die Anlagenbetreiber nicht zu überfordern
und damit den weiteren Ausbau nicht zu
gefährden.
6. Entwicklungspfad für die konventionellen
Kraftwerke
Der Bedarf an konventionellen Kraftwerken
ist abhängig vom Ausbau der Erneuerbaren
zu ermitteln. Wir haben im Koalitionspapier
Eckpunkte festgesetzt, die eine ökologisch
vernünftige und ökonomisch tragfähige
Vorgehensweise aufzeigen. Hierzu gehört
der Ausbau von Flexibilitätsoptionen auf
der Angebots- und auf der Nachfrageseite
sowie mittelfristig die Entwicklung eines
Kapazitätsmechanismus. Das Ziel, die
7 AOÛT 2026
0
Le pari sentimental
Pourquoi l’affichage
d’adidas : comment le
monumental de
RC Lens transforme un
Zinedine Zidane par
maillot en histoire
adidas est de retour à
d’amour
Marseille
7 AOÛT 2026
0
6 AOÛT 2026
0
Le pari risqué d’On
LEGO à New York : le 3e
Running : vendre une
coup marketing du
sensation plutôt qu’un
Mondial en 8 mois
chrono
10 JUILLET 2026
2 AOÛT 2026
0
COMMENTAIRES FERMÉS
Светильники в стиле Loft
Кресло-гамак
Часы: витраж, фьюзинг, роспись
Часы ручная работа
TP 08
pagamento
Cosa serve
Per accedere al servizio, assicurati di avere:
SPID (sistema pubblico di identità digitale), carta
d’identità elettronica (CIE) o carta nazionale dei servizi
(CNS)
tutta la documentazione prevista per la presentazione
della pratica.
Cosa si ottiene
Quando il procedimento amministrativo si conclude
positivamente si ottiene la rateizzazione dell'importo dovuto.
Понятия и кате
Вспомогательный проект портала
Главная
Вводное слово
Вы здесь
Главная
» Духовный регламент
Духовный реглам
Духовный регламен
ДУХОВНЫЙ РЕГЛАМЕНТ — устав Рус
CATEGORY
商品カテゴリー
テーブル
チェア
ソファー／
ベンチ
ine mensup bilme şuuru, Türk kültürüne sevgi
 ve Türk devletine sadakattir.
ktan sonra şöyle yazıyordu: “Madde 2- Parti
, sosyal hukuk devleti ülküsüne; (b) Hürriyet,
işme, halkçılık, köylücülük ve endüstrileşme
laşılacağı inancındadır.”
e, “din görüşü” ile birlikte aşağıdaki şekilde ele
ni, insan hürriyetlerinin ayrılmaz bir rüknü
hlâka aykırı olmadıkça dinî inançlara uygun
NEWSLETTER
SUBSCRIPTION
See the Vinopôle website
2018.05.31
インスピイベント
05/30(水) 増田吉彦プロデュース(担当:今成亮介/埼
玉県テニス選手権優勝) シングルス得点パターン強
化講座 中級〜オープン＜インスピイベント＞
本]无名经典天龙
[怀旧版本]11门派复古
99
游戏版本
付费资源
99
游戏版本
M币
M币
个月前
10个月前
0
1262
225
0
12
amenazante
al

_____

### Work task
Transcribe the text of every record above, line by line, preserving each line without alteration.

### Expected output
die Anlagenbetreiber nicht zu überfordern
und damit den weiteren Ausbau nicht zu
gefährden.
6. Entwicklungspfad für die konventionellen
Kraftwerke
Der Bedarf an konventionellen Kraftwerken
ist abhängig vom Ausbau der Erneuerbaren
zu ermitteln. Wir haben im Koalitionspapier
Eckpunkte festgesetzt, die eine ökologisch
vernünftige und ökonomisch tragfähige
Vorgehensweise aufzeigen. Hierzu gehört
der Ausbau von Flexibilitätsoptionen auf
der Angebots- und auf der Nachfrageseite
sowie mittelfristig die Entwicklung eines
Kapazitätsmechanismus. Das Ziel, die
7 AOÛT 2026
0
Le pari sentimental
Pourquoi l’affichage
d’adidas : comment le
monumental de
RC Lens transforme un
Zinedine Zidane par
maillot en histoire
adidas est de retour à
d’amour
Marseille
7 AOÛT 2026
0
6 AOÛT 2026
0
Le pari risqué d’On
LEGO à New York : le 3e
Running : vendre une
coup marketing du
sensation plutôt qu’un
Mondial en 8 mois
chrono
10 JUILLET 2026
2 AOÛT 2026
0
COMMENTAIRES FERMÉS
Светильники в стиле Loft
Кресло-гамак
Часы: витраж, фьюзинг, роспись
Часы ручная работа
TP 08
pagamento
Cosa serve
Per accedere al servizio, assicurati di avere:
SPID (sistema pubblico di identità digitale), carta
d’identità elettronica (CIE) o carta nazionale dei servizi
(CNS)
tutta la documentazione prevista per la presentazione
della pratica.
Cosa si ottiene
Quando il procedimento amministrativo si conclude
positivamente si ottiene la rateizzazione dell'importo dovuto.
Понятия и кате
Вспомогательный проект портала
Главная
Вводное слово
Вы здесь
Главная
» Духовный регламент
Духовный реглам
Духовный регламен
ДУХОВНЫЙ РЕГЛАМЕНТ — устав Рус
CATEGORY
商品カテゴリー
テーブル
チェア
ソファー／
ベンチ
ine mensup bilme şuuru, Türk kültürüne sevgi
 ve Türk devletine sadakattir.
ktan sonra şöyle yazıyordu: “Madde 2- Parti
, sosyal hukuk devleti ülküsüne; (b) Hürriyet,
işme, halkçılık, köylücülük ve endüstrileşme
laşılacağı inancındadır.”
e, “din görüşü” ile birlikte aşağıdaki şekilde ele
ni, insan hürriyetlerinin ayrılmaz bir rüknü
hlâka aykırı olmadıkça dinî inançlara uygun
NEWSLETTER
SUBSCRIPTION
See the Vinopôle website
2018.05.31
インスピイベント
05/30(水) 増田吉彦プロデュース(担当:今成亮介/埼
玉県テニス選手権優勝) シングルス得点パターン強
化講座 中級〜オープン＜インスピイベント＞
本]无名经典天龙
[怀旧版本]11门派复古
99
游戏版本
付费资源
99
游戏版本
M币
M币
个月前
10个月前
0
1262
225
0
12
amenazante
al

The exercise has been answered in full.